On the same day that he wrote the  letter above,  he wrote another letter to her about a more serious matter:

Dear Girl,

         I am very sad to day on one account.  I have enlisted in the 4th Louisiana Regiment to go out and serve my and your country, which act I know you will applaud, and have no idea when I shall return.  I believe you love me some, but I hardly think I have your whole heart in my keeping.   Which is a very sad thought to me.   The sound of war is ringing through our beautiful land, and when the Bugle calls to arms, I am ready to take my part of the National honor and hold up for free men free institutions and liberty in general to all mankind.

I shall await your sweet reply, and march through the sunny land of the far south with your last farewell folded next my heart.  I feel that you will soon forget me.  I am as ever yours hoping and waiting for your immediate reply.     Cicero

The Spanish-American War had interrupted this budding romance, at least for the foreseeable future.   Tensions had been building between the two countries for quite some time and finally war was declared on April 25, 1898.  The declaration was pronounced after the sinking of the Battleship Maine off the coast of Cuba in February of that year. The war ended within the year with the Treaty of Paris on December 10, 1898.

I have not found official records showing that Cicero actually served in the war, but he was gone for a while as noted in this letter:

Winnsboro, La.

July 1898

Dear Clara,

      I suppose you know that I have been gone for near a month, hence no reply to your highly appreciated letter.

      Dr. Guice got my letter of the 12th and put it away and to day Kate accidentally found it where her father had put it away.  He also went away while I was gone and has not returned yet.   Yes I am sick and have been for a long time went to Natchez, Monroe, and Ruston was sick the whole time and feeling better now.  My Clara, I am not mad with you and it has only been accidental I did not answer you last and get this and Now that I’m at home & probably can travel will come to see my pet soon.  Go on to school & be a sweet girl and let me hear from you soon.  I will tell you all about my trip when I see you again.  I am so nervous & weak I can scarcely write so you see I presumed and will wait to hear more reports & find out what the people want or some of them any way.  Now I shall talk like you did to me.  You must be very certain about liking me & don’t make any mistake.  I thought if we loved each other the thing to do would be to marry sometime soon, but you do act funny to me some way.  I will come down some time in the near future.  We have been having a nice time bike riding these moon light nights.  I see Willie Frazier has new wheels, seems to be a very nice one.  I think Katie, Effie, Landis and myself will go to Ruston to the Chautauqua* in July.

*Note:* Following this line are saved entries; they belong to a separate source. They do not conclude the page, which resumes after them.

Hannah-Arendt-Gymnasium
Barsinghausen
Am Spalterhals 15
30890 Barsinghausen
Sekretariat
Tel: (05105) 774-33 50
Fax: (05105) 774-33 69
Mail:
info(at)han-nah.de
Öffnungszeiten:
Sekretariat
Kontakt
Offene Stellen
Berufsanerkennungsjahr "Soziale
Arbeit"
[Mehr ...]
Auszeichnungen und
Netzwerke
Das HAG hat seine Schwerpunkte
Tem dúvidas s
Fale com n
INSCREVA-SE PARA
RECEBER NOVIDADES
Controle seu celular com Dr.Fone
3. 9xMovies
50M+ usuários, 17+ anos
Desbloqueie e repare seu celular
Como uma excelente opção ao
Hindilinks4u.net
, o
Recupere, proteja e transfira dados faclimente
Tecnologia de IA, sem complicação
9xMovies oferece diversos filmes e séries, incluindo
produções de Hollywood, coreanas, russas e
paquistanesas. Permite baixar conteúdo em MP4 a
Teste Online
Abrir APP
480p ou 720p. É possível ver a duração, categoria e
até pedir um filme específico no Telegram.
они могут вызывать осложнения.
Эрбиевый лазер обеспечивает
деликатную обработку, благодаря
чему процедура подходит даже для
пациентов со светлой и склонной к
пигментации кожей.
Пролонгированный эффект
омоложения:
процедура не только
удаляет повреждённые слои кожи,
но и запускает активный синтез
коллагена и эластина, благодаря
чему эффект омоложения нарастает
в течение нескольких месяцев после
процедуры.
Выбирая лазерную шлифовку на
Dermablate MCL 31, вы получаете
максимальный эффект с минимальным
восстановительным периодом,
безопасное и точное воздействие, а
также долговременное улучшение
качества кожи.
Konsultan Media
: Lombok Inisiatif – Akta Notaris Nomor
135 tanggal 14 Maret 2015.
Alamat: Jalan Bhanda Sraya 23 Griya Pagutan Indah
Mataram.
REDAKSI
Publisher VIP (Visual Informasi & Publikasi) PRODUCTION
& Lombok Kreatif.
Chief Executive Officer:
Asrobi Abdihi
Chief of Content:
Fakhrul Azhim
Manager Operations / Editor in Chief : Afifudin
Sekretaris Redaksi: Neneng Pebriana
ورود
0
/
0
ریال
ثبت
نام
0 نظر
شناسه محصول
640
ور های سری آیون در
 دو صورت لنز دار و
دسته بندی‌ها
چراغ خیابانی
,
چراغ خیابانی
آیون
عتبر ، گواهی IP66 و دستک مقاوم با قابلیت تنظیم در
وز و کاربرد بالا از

                  Regards to family,   C.L. Guice

Clockwise from top left: Lucy Prickett, Lil Guice, Clara Bryan Guice, C.L. Guice, and Cicero Louis Guice.

In the following year, Cicero and Clara would marry and he would continue as the doctor in Winnsboro for many years.  Anecdotes of his life as the local doctor are recorded in the diary of Alanson Wood Moore – a local politician and recorder of town history.  Some of these stories will be related in future posts on this blog.

Cicero Louis Guice and Clara Bryan are my great-grandparents.   He is the son of Elbert Hampton Guice and Angeline Jones whose story is told in the post, “A Pile of Cotton and a Lighted Pine Knot.” Seated between his parents in the photo to the right is my grandfather C.L. Guice, who is written about in the post, “Poor boy, he had just got ready to live…“.  Clara’s brother is “Joe,” in the posts entitled, “1941.”